TASK TO CARRY OUT: Return the listing below exactly, with the pictures dropped.

COLLECTED DATA:

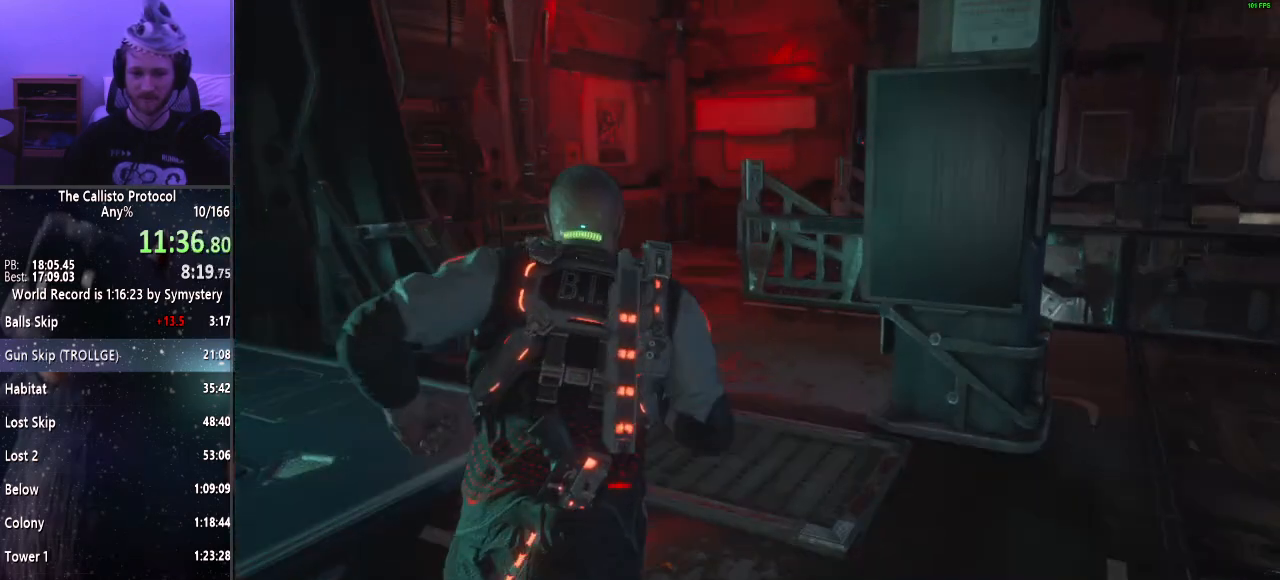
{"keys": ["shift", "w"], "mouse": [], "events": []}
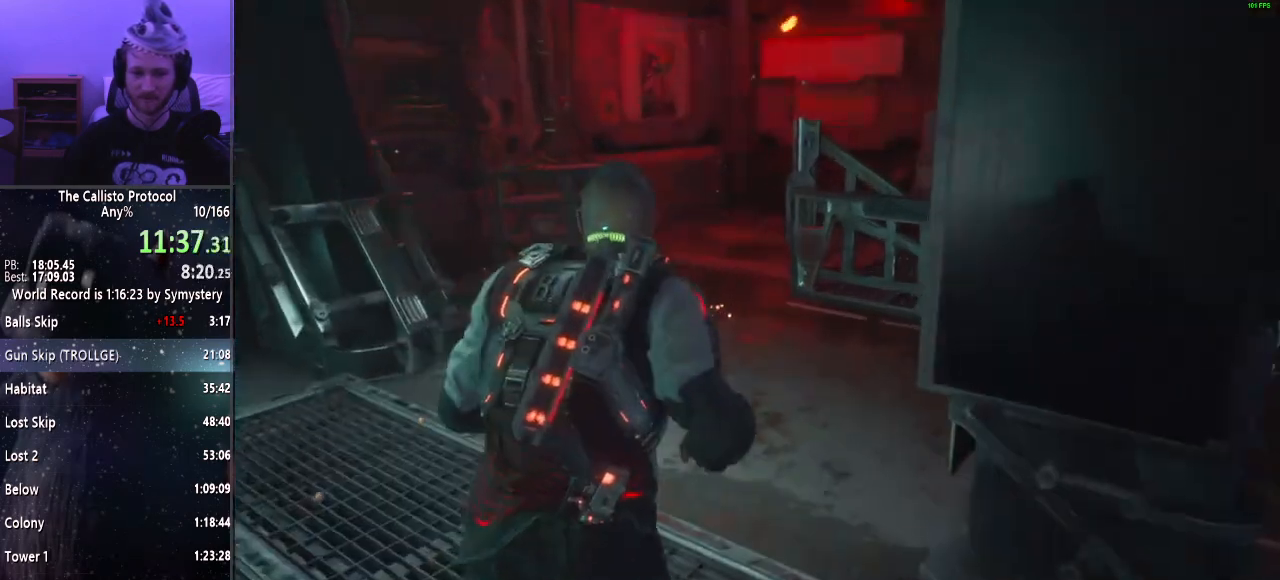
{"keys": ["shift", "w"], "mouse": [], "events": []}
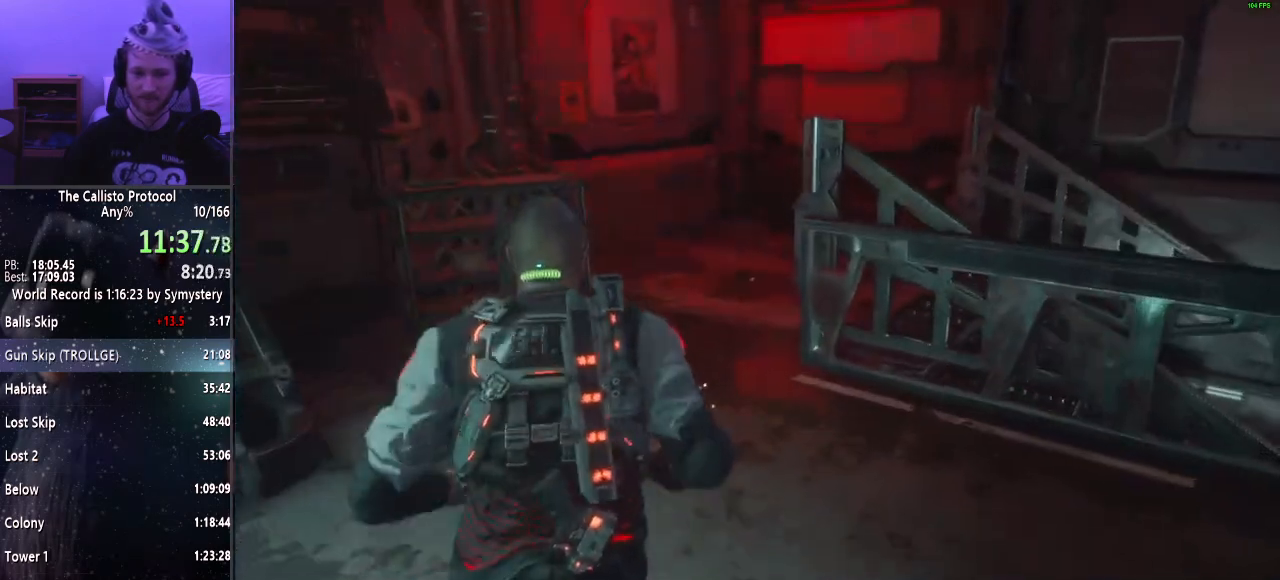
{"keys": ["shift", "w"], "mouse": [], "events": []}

SOLUTION FOR THIS TASK:
{"keys": ["shift", "w"], "mouse": [], "events": []}
{"keys": ["shift", "w"], "mouse": [], "events": []}
{"keys": ["shift", "w"], "mouse": [], "events": []}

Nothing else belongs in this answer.